Im Orchesterstück „Afterthought“ von 2005 erinnerte sich Battistelli an das im Jahr zuvor uraufgeführte Bühnenwerk RICHARD III. Die Erinnerung an den theatralischen Wüstling verknüpfte er mit dem Blick auf den realen Schrecken der Gegenwart, die damals aktuellen Bombenanschläge in London. Mit der Durchdringung der Zeitebenen ist ein völlig neues Stück entstanden, in dem der Horror aus RICHARD III. in verwandelter Form musikalisch wieder auflebt.
In dem 2002 in Mannheim uraufgeführten Bühnenwerk AUF DEN MARMORKLIPPEN [Untertitel: „Musikalische Visionen nach dem Roman von Ernst Jünger“] tritt der Erzähler als „Stimme der Erinnerung“ auf. Er verortet das Geschehen in der Vergangenheit und unterstreicht damit den reflexiven Charakter des Werks. Es ist ein Protokoll des unausweichlichen Niedergangs einer Zivilisation, die sich in ihrer Naturfreunde Idylle gemütlich eingerichtet hat und sich nicht zu wehren weiß gegen die heimtückische Unterwanderung und schließlich Zerstörung durch die Truppen eines gewalttätigen Aggressors. „Es kann der Frömmste nicht in Frieden leben, wenn es dem bösen Nachbarn nicht gefällt“: Die Erkenntnis aus Schillers „Wilhelm Tell“ könnte als Motto über dieser machtpolitischen Parabel stehen, die heute, im Jahr zwei des Ukrainekriegs, plötzlich eine beklemmende Aktualität erhält.

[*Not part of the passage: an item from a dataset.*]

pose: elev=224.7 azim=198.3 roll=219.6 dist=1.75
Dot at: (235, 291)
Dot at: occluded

In solchen Chiffren des Bösen – in der individuellen Gestalt beim PATRIARCHEN und bei RICHARD III. und in politischer Form beim Stoff von Jünger – leuchtet Battistelli tief in das Dunkel der menschlichen Psyche hinab, und die Verknüpfung mit dem Erinnerungsmotiv erweist sich dabei als probater Kunstgriff. Hier zeigt sich auch sein musikdramatisches Können auf unerwartet klare Weise. Kühl disponierend und mit souveräner Distanz zum Gegenstand, doch unter Aufbietung eines üppig bestückten Klangapparats und mit einer Folgerichtigkeit, die an das Theater der alten Griechen erinnert, lässt er seine Geschichten in die finale Katastrophe münden. Sein Anspruch, dass sich das Drama in der Musik entfalte, findet hier seine Erfüllung.